UNITED STATES v. LOTT,--- F.3d ----, 2006 WL 23576 (10th Cir. Jan. 5, 2006)

(1) Although evidentiary hearing on whether D should have been appointed substitute counsel for sentencing (D raised issue before sentencing, dist ct denied motion without a hearing and in earlier decision, the 10th reversed and remanded for evidentiary hearing on D’s allegation of complete breakdown between him and his attorney prior to sentencing) was more adversarial than most hearings on substituting counsel, the 10th does not reach issue of whether there is a right to assistance of counsel at such a hearing because if there was any constitutional error, it was harmless BRD. 10th summarizes structural 6A error cases where harmless BRD test does NOT apply. It then analogizes D’s situation here to a preliminary-hearing-with-no-attorney situation that is analyzed under non-structural 6A harmless BRD standard. In this case, “nothing that occurred at [D's] evidentiary hearing contaminated [his] entire criminal proceeding.” The same facts would have come out (D testified at hearing) regardless of whether D had counsel, and the district court would have ruled the same regardless of whether D was represented by counsel.
(2) Applying the Romero test the 10th told it to use, the district court did not abuse its discretion in finding no breakdown between D and his attorney at sentencing stage to warrant appointing substitute counsel: the conflict was not so great to arise to a lack of communication, and D contributed to the conflict (though only slightly).

Prior OK Conviction Qualifies As A Drug Offense Under Guidelines

U.S. v. Smith, --- F.3d ----, 2006 WL 14571(10th Cir. January 04, 2006)

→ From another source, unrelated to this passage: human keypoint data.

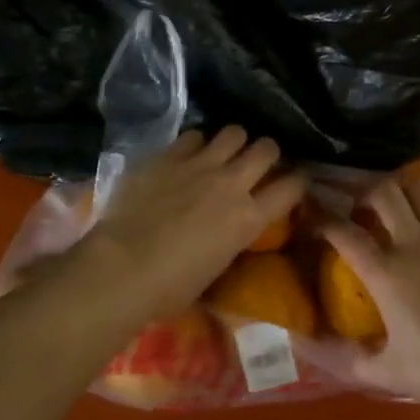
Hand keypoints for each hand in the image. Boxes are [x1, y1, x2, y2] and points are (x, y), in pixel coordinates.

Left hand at [82, 127, 304, 320]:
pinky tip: (187, 155)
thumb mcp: (216, 267)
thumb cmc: (169, 287)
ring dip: (234, 142)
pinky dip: (196, 144)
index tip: (293, 182)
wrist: (122, 267)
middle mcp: (232, 184)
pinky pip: (194, 135)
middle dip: (266, 152)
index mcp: (248, 219)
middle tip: (256, 162)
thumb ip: (231, 238)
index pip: (292, 187)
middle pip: (267, 148)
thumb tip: (230, 228)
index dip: (297, 182)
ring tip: (223, 152)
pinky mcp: (169, 156)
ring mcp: (200, 165)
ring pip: (234, 132)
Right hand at [321, 178, 419, 411]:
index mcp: (386, 272)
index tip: (315, 216)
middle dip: (366, 193)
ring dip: (402, 193)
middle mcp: (414, 241)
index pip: (344, 231)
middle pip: (383, 191)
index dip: (324, 218)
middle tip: (364, 208)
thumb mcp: (391, 372)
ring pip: (418, 189)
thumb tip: (312, 346)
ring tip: (400, 208)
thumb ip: (350, 358)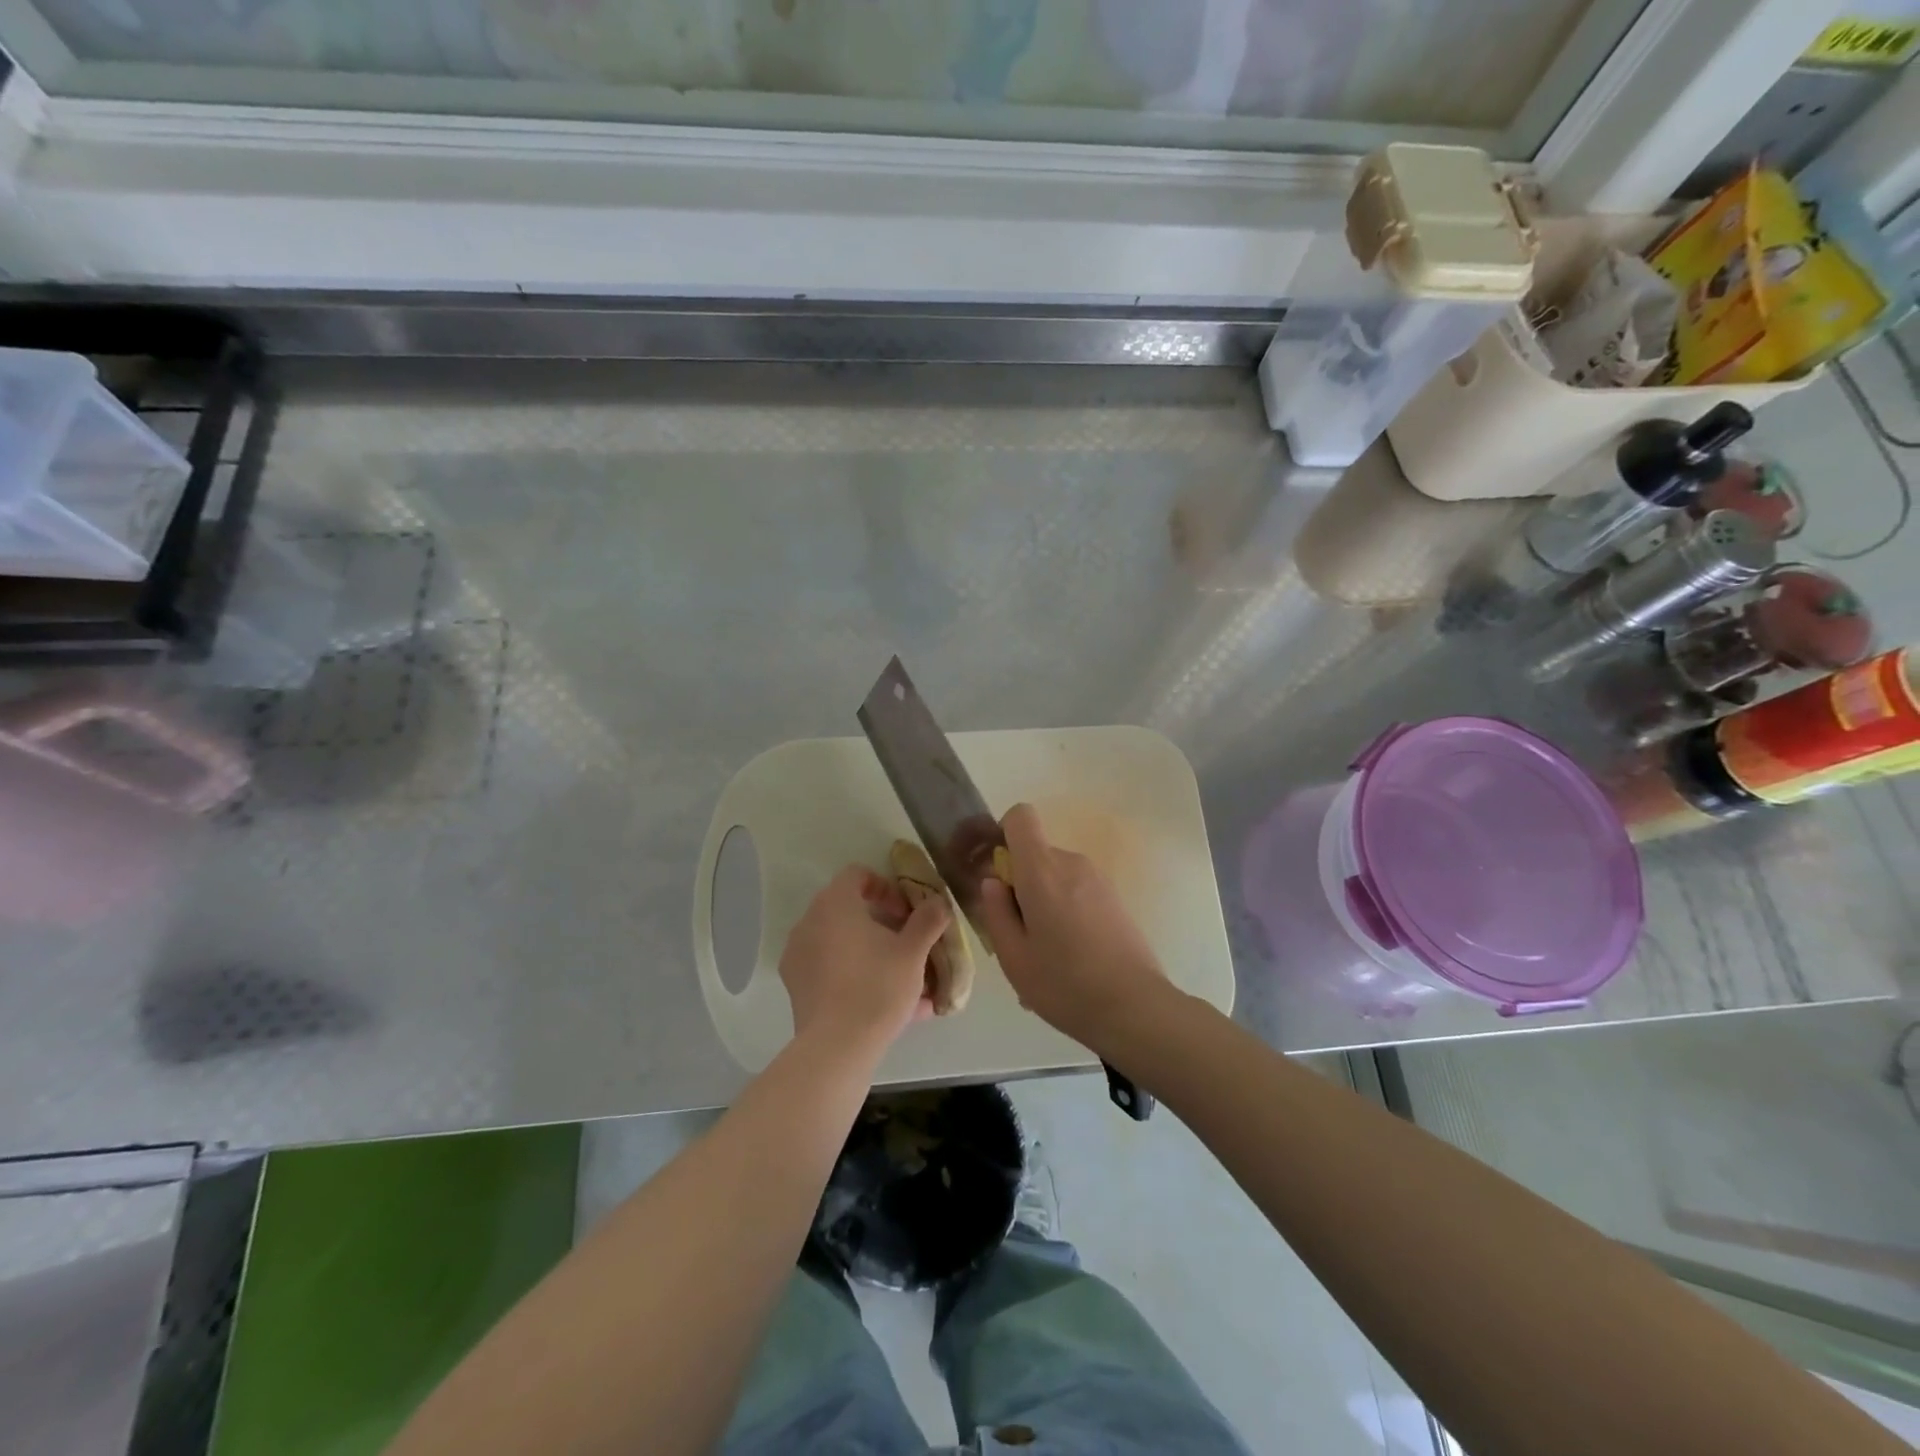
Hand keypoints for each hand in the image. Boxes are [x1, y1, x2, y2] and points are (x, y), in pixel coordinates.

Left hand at [779, 866, 949, 1055]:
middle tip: (907, 944)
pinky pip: (831, 970)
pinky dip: (856, 975)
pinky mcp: (796, 987)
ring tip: (902, 979)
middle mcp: (809, 922)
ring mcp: (798, 955)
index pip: (858, 875)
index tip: (906, 913)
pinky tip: (886, 1004)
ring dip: (871, 952)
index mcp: (834, 904)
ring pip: (842, 943)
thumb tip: (938, 902)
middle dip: (882, 924)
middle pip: (849, 910)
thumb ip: (928, 920)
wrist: (837, 1047)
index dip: (886, 887)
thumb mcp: (913, 951)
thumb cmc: (877, 986)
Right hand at [977, 804, 1169, 1052]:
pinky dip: (1066, 912)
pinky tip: (1070, 958)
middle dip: (1021, 882)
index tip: (999, 873)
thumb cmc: (1064, 984)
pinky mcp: (1116, 899)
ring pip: (1057, 876)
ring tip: (1045, 954)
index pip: (1021, 817)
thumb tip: (994, 882)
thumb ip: (996, 911)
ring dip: (1044, 901)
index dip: (1004, 834)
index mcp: (1042, 870)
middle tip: (1018, 933)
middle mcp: (1072, 863)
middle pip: (1037, 853)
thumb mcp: (1013, 956)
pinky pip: (1078, 892)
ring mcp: (1099, 880)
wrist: (1135, 1008)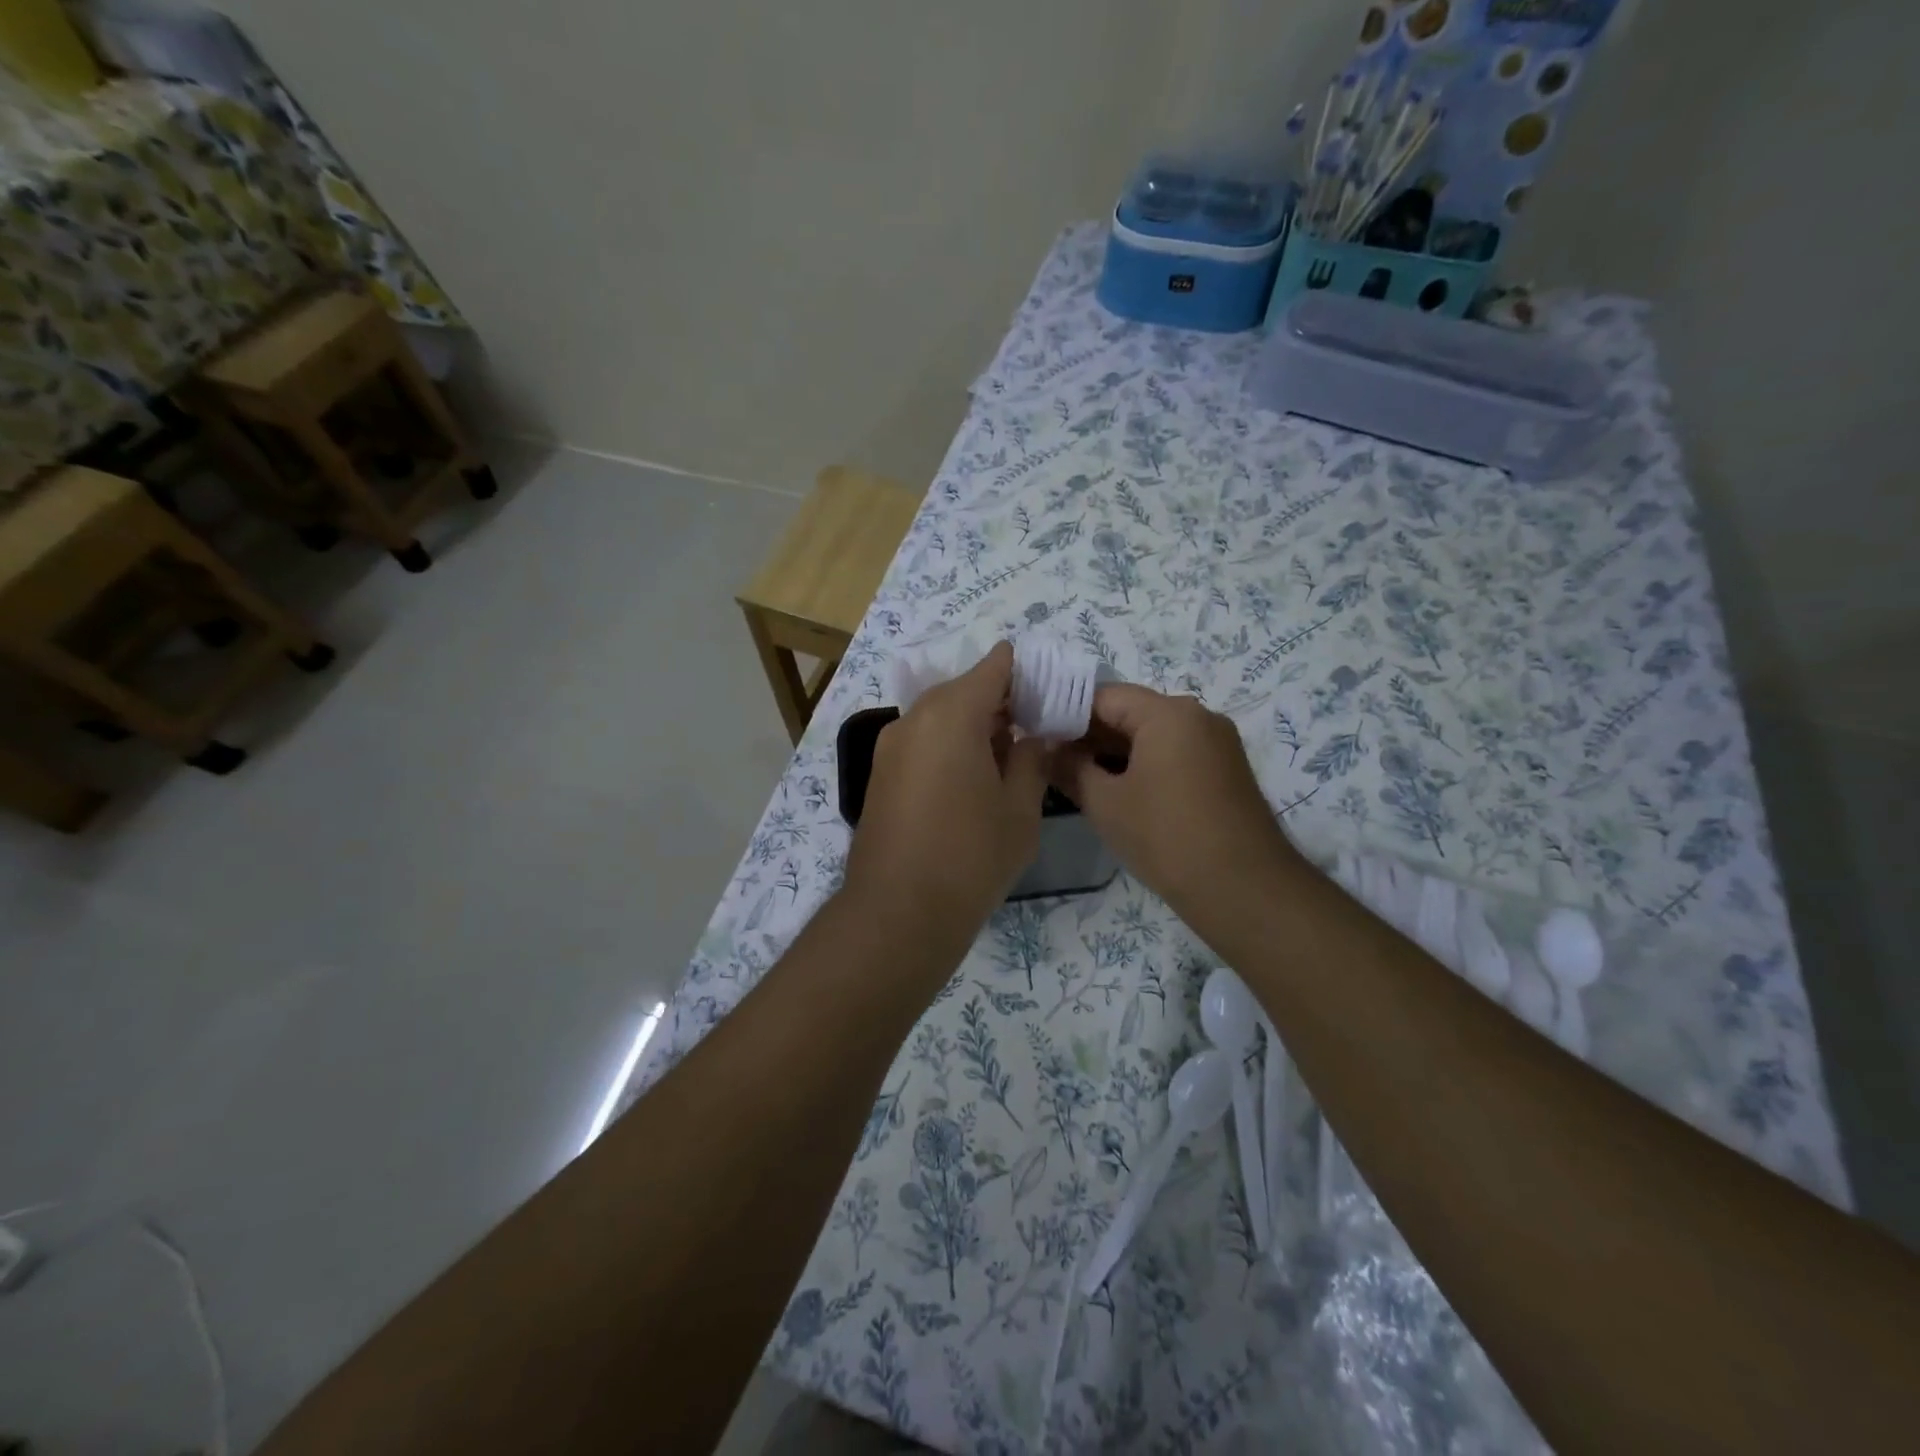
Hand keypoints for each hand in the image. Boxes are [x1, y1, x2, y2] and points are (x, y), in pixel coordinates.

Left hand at [845, 642, 1049, 936]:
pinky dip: (949, 745)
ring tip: (1009, 756)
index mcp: (952, 714)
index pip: (994, 667)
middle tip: (1037, 729)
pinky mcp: (881, 774)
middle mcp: (914, 718)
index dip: (1025, 672)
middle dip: (1002, 701)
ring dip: (975, 725)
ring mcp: (891, 746)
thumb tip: (1034, 737)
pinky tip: (973, 779)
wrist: (897, 913)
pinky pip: (923, 741)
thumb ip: (1031, 760)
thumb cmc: (970, 857)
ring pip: (941, 716)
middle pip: (965, 689)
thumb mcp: (1019, 809)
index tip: (1051, 691)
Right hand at [1052, 685, 1302, 920]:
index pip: (1104, 696)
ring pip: (1153, 735)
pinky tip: (1118, 792)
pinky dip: (1144, 766)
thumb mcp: (1105, 802)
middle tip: (1053, 762)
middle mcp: (1198, 716)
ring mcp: (1217, 743)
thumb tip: (1046, 750)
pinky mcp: (1226, 770)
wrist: (1243, 889)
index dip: (1066, 714)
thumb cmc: (1165, 837)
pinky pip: (1175, 754)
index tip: (1038, 737)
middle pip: (1131, 712)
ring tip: (1079, 780)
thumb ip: (1070, 768)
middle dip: (1090, 736)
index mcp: (1169, 713)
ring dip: (1116, 753)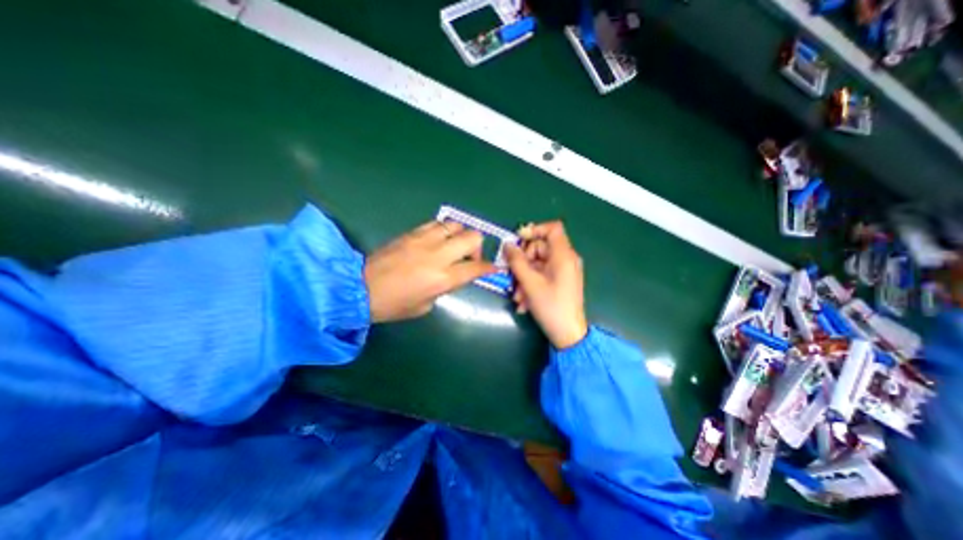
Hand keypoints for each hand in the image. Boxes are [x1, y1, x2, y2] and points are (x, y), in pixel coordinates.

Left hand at [364, 219, 494, 321]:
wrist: (360, 288)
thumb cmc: (394, 304)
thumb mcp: (425, 305)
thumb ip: (444, 288)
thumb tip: (452, 276)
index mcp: (443, 278)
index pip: (476, 268)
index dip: (489, 267)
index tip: (494, 267)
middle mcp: (438, 255)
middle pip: (472, 237)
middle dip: (478, 247)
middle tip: (469, 258)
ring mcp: (425, 240)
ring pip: (456, 225)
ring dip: (460, 236)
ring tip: (453, 246)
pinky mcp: (412, 233)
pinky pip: (436, 224)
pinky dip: (443, 230)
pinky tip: (438, 240)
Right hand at [504, 220, 586, 349]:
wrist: (568, 335)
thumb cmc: (551, 306)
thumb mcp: (530, 283)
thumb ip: (517, 261)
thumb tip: (507, 245)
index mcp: (564, 255)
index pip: (553, 228)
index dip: (534, 229)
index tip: (518, 240)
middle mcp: (566, 260)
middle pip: (540, 248)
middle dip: (523, 262)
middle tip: (512, 276)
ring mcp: (563, 271)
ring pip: (538, 264)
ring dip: (524, 277)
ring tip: (517, 296)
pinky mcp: (560, 281)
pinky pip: (542, 275)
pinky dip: (531, 284)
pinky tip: (524, 301)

10th upheld district court decision that under the advisory guidelines (and here the 10th demonstrates that if it is a GL sentence, and the appeal is taken totally within GL issues, the GLs get crunched like in the days of old, and the decisional law applies) D had a prior drug related conviction. The more broadly worded GL advisory notes indicate that D’s Oklahoma prior for “acquiring proceeds derived from illegal drug activity” is a drug prior, even though the guideline itself is narrower and does not list anything like “acquiring proceeds” as qualifying. The GL notes say “aiding and abetting”= drug offense, and the Okla. stat. prohibits conduct that looks like aiding and abetting, so 10th looks at the Okla. charging documents and proceedings and D said in Okla. plea that he received the money from selling drugs. So, his prior should be treated as drug related under the GL.

No Speedy Trial Violation; Indictment Reinstated

U.S. v. Batie, --- F.3d ----, 2006 WL 14569 (10th Cir. January 04, 2006)

10th reverses district court’s dismissal of the indictment with prejudice for violations of D’s constitutional rights to a speedy trial and due process. No Speedy Trial violation: 10th goes through 4 part test, unremarkably so in the “length” and “reasons”prongs (attributing delays from 2 screw-up mistrials to government, though unintentional screw-ups. I cannot find the facts that describe the 3d mistrial); “assertion” weighs against D (10th designates this prong as perhaps most important) because he asked for and got a number of continuances (joint continuance NOT held against US under “reasons”) even over US objection (and note the word-to-the-wise fn. 2–if you anticipate a speedy trial challenge, and you ask for a continuance to secure the expert you want for trial, get any old expert because otherwise you may be diminishing your ST claim, hints the 10th ) ; “prejudice” weighs against D. D released after 3d mistrial granted; D cannot prove up his claim that government witness testimony shifted to his detriment. 10th signals that theoretically this is a decent claim, but again hints at how D should make a record on it with the district court. No Due Process violation: 10th says, contrary to district court, that some government misconduct required to dismiss indictment on DP grounds since standard is “shocks the conscience”. Besides, district court focused not on government misconduct but the weakness of the government’s case to dismiss. Prosecution is the government’s prerogative, even if a weak case. 10th points out that the trial court has a mechanism under Crim. P. R. 29 to dump a poor case (third hint of the day). SO, bad result for this D, but actually a well and honestly reasoned case (op. by McConnell).